PROBLEM
Every line from the one with "24: (106, 282)" to the final line of the records should be printed exactly as it is, with pictures left out.

EXERCISE INPUT
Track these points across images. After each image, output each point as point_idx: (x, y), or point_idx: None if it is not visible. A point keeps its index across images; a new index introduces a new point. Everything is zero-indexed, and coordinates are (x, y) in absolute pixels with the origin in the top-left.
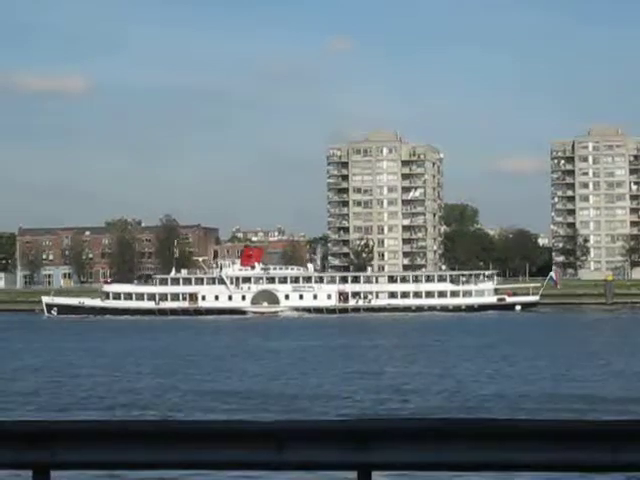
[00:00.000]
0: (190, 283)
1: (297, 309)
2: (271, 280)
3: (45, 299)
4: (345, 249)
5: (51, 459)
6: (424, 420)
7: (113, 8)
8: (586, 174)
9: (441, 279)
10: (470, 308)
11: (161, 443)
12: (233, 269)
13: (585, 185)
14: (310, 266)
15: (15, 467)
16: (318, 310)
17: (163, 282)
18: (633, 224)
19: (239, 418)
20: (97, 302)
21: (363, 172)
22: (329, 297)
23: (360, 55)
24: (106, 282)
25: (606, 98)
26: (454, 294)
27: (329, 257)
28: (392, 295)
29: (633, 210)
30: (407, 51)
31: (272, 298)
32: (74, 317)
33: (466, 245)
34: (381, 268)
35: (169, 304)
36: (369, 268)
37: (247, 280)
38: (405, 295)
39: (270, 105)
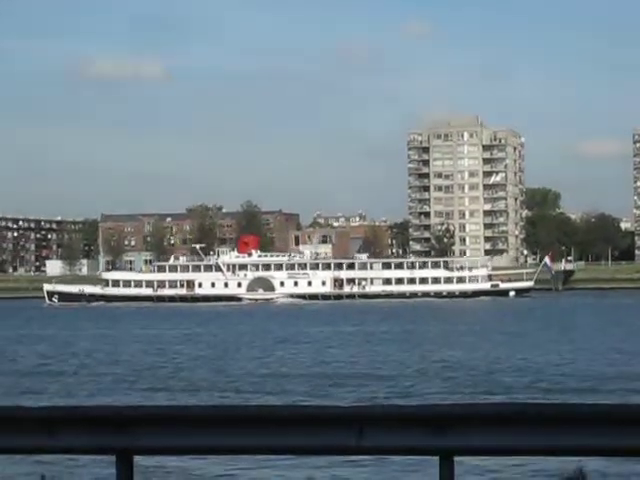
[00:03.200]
0: (187, 270)
1: (292, 296)
2: (267, 267)
3: (46, 287)
4: (426, 234)
5: (134, 444)
6: (505, 404)
7: None
8: None
9: (435, 265)
10: (464, 294)
11: (241, 428)
12: (230, 256)
13: None
14: (306, 252)
15: (99, 452)
16: (313, 297)
17: (161, 269)
18: None
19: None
20: (97, 289)
21: (444, 157)
22: (324, 284)
23: (438, 39)
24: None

WRITTEN ANSWER
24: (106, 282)
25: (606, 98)
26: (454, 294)
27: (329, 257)
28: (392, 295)
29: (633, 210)
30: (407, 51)
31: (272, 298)
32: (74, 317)
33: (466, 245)
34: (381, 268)
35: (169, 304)
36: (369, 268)
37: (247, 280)
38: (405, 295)
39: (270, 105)
[00:03.200]
0: (187, 270)
1: (292, 296)
2: (267, 267)
3: (46, 287)
4: (426, 234)
5: (134, 444)
6: (505, 404)
7: None
8: None
9: (435, 265)
10: (464, 294)
11: (241, 428)
12: (230, 256)
13: None
14: (306, 252)
15: (99, 452)
16: (313, 297)
17: (161, 269)
18: None
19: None
20: (97, 289)
21: (444, 157)
22: (324, 284)
23: (438, 39)
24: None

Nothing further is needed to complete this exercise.